Which brings us to the latest in “vote peacefully” billboards. I took this picture on my way to Karen and it encourages people to “chagua amani,” literally asking them to “choose peace.” Everyone I have spoken with has told me that elections here are not violent but that “the constant reminders can’t hurt.” After quite a bit of zooming, this poster was brought to us by numerous organizations in Kenya including the Partnership for Peace, Hindu Council of Kenya, National Council of Churches of Kenya, among others whose names I was unable to read clearly.
Our final campaign issue today will be the parties. I realized last week that I hadn’t told you what any of the party names meant so I am going to try to make that up somewhat belatedly and very simplistically. First off we have Kibaki’s party - PNU, or the Party of National Unity, which is actually a party made up of a lot of other parties that wanted a seat at the table. Next up is Raila Odinga’s party – ODM, or the Orange Democratic Movement. And finally, for the purpose of today’s blog, we have Kalonzo’s ODM-Kenya but I'm not entirely clear on how they are different from their ODM namesakes.
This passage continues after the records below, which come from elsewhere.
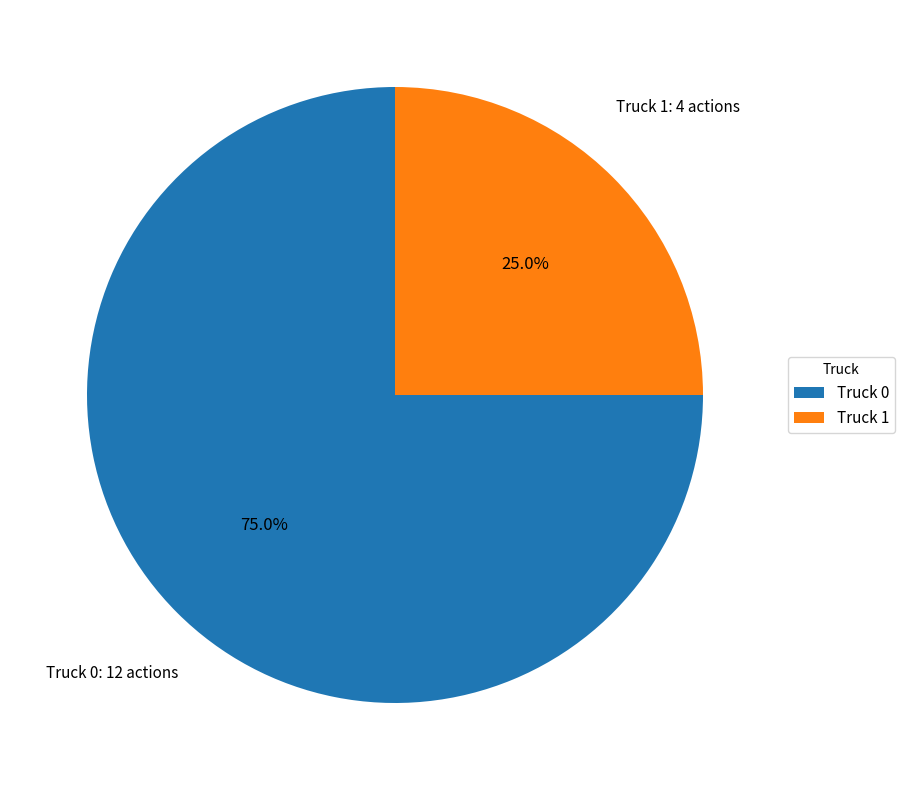

Which category has the smallest portion of the pie?

Truck 1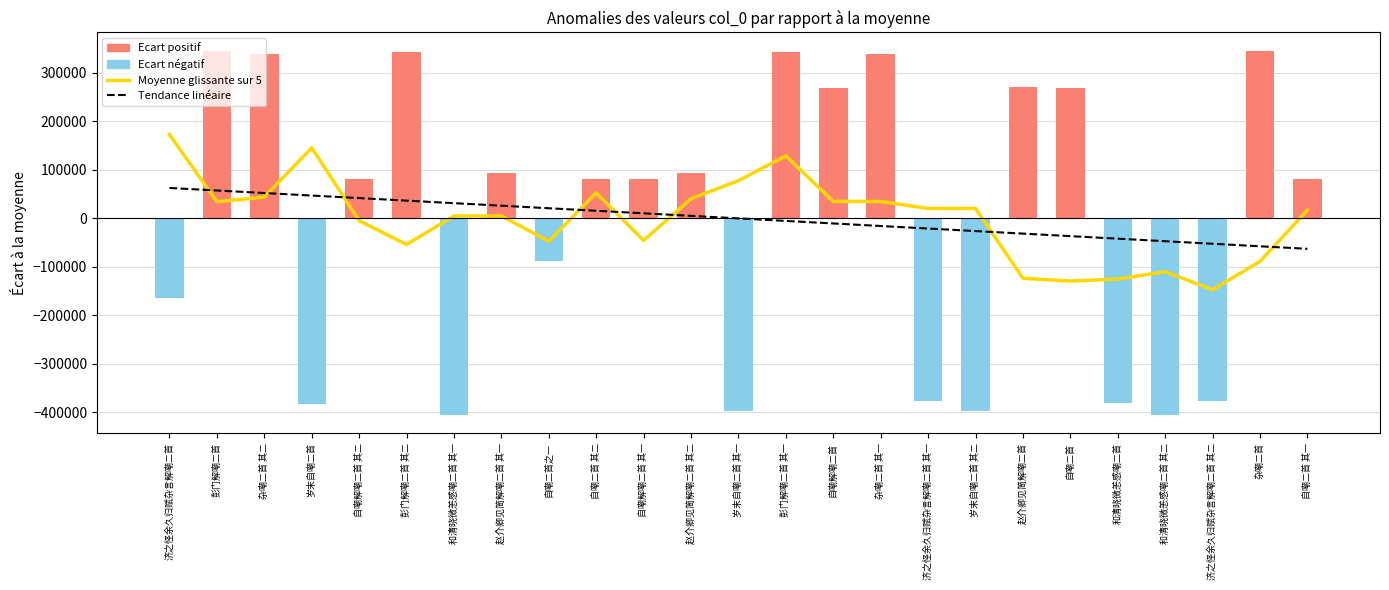

Between 岁末自嘲二首 and 和清晓微恙感嘲二首, which series saw the biggest shift?

Moyenne glissante sur 5 éléments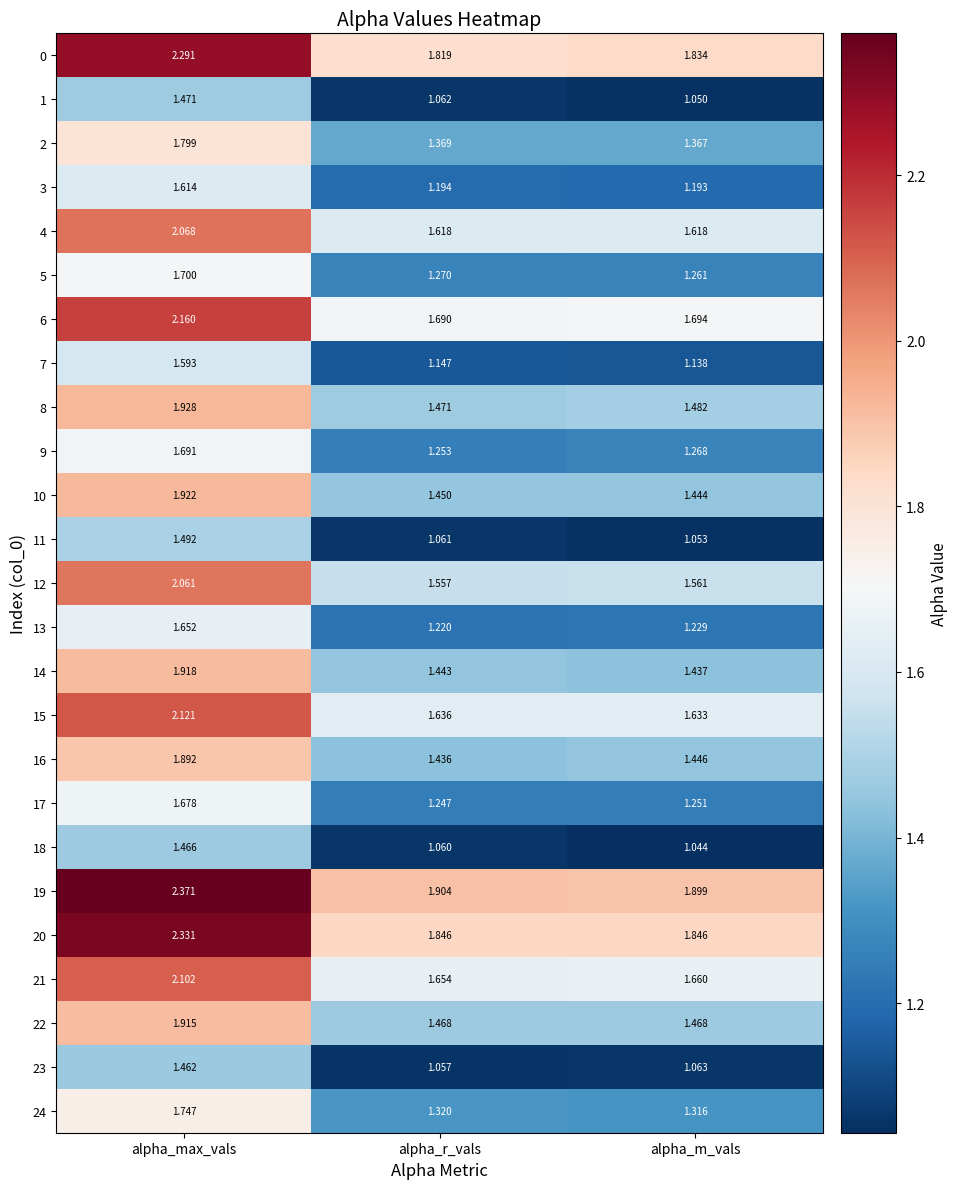

At which category is the sum across all series the highest?

alpha_max_vals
I’m sure that, as usual, a number of my facts are wrong, and for that I apologize. The campaign season here is becoming incredibly interesting and I’m really pleased to be here during such a dynamic time. People are divided about whom they want to see in power. Some talk about who will do the most good. Many seem to talk about who will do the least badly for the country. Either way, the next few weeks should be exciting.